Не без приключений я добрался до Гельсингфорса. На пути я остановился в Петербурге, побывал на последнем совещании в редакции. Посреди нашего заседания в комнату вошел наш русский слуга Архип (неизменный слуга Идельсона, преданный ему собачьей преданностью, которая могла жить только в сердце мужика Ярославской губернии. Даже выговор своего барина он усвоил со временем и говорил по-русски с еврейским акцентом) и прошептал: «Полиция!» Почему неожиданно нагрянула полиция — не знаю. Остальных это не коснулось, но у меня не было права жительства в Петербурге, и меня арестовали. До полуночи просидел я в околотке и уже отчаялся, что вернусь на наше совещание. В конце концов меня спас адвокат Слиозберг: он пришел в полицию и поручился, что я не революционер. «Ладно, — сказал мне пристав, — мы выпустим вас на свободу, но на вашем паспорте поставим красную печать». Это означало: этот еврей высылается из Петербурга и должен покинуть столицу в течение 24 часов".
«С какого вокзала выслать вас? — спросил меня полицейский. — Николаевский в сторону черты оседлости». «С Финляндского», — ответил я, и сердце мое замерло, как бы он не отказал, ибо в Финляндии у меня тоже не было права жительства. Он посмотрел на меня, посмотрел на паспорт, подумал, поколебался, широко зевнул и, наконец, сказал: «Ладно, сделаем вам Финляндию». Я отправился на вокзал в сопровождении городового, славного парня, который рассказал мне по дороге о мужицких бедах: нет земли, вся земля в руках дворян! Я дал ему рубль серебром, и он стоял навытяжку, пока не тронулся поезд, и прощался со мной на военный лад, приложив руку к козырьку.

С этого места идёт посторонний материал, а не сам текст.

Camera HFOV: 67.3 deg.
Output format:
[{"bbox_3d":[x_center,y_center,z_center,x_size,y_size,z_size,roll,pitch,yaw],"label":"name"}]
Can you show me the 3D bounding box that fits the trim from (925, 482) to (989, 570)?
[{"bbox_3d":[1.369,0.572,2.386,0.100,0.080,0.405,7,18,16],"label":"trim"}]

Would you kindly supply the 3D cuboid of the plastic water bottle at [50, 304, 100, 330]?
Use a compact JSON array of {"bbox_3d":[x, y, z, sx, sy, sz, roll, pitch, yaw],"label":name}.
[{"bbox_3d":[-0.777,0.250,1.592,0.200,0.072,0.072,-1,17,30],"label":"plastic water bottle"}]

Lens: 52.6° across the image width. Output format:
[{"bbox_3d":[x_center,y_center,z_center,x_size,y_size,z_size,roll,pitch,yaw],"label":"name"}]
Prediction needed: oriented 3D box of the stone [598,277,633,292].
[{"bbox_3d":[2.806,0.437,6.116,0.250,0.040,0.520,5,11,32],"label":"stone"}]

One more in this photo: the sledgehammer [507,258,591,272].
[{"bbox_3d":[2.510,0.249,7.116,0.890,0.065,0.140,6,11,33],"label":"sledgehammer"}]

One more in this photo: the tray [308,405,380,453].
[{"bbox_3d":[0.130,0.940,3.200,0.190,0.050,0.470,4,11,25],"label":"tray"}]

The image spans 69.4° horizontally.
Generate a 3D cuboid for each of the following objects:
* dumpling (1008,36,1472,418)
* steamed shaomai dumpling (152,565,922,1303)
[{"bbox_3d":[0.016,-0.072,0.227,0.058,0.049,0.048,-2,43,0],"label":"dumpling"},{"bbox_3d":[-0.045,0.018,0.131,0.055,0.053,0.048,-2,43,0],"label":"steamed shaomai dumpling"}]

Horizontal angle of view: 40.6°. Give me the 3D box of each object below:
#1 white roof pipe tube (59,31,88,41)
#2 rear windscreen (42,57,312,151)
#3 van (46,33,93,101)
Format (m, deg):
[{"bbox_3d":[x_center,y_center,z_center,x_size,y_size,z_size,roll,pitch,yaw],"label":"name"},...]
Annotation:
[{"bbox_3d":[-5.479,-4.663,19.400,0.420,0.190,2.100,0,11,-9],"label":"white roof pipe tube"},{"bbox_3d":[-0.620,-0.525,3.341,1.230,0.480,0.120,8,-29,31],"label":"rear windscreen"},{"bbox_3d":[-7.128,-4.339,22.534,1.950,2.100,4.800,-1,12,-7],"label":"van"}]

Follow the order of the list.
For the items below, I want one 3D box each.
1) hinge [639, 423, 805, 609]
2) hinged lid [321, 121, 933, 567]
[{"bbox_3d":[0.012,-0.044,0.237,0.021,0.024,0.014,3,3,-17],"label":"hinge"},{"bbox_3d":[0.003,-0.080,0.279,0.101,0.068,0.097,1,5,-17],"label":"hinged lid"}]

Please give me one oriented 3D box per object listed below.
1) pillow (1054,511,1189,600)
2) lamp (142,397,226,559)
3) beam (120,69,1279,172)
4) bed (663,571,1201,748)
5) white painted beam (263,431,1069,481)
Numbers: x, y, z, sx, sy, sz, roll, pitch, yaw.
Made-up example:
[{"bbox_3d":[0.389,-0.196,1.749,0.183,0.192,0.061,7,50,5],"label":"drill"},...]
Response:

Вершина моей сионистской молодости — Гельсингфорсская конференция, и я уверен, что то же самое скажут многие из ее участников, также как представители поколения, предшествующего моему. Ибо молодость была не только в нас, она была в воздухе, молодость всей страны, молодость всей Европы. Не часто повторяются эпохи в истории человечества, эпохи, в которые дрожь нетерпения пронзает народы, словно юношу, ожидающего прихода возлюбленной. Такой была Европа до 1848 года, такой предстала она перед нами в начале XX столетия, лживого столетия, обманувшего столь много наших надежд. Тот, кто скажет, что мы тогда были наивны, неопытны, верили в то, что прогресса можно достигнуть легкой и дешевой ценой, одним молниеносным прыжком из тьмы в свет, — тот заблуждается. Разве не были мы на другой день после праздника свидетелями очередного убийства, и в частности тогда, именно в ту зиму? Разве не знали, что все силы реакции уже строятся снова в несметное и грозное войско? Но вопреки всему еще жила в наших сердцах глубокая и тайная вера, основа и чудо девятнадцатого века, — вера в принципы закона, в священные пароли — свобода, братство и справедливость. И вопреки всему мы были уверены, что настал день их восхождения и что в недалеком будущем перед ними падут все преграды. И я, которого только что унизили произвольным арестом, я тоже не видел никакого противоречия между этим оскорбительным опытом и дерзновенными требованиями, которые я должен был провозгласить на другой день в своем докладе на конференции: в России нет господствующей нации, все ее народы — меньшинства; русские, поляки, татары, мы — все равны перед законом, автономию — всем.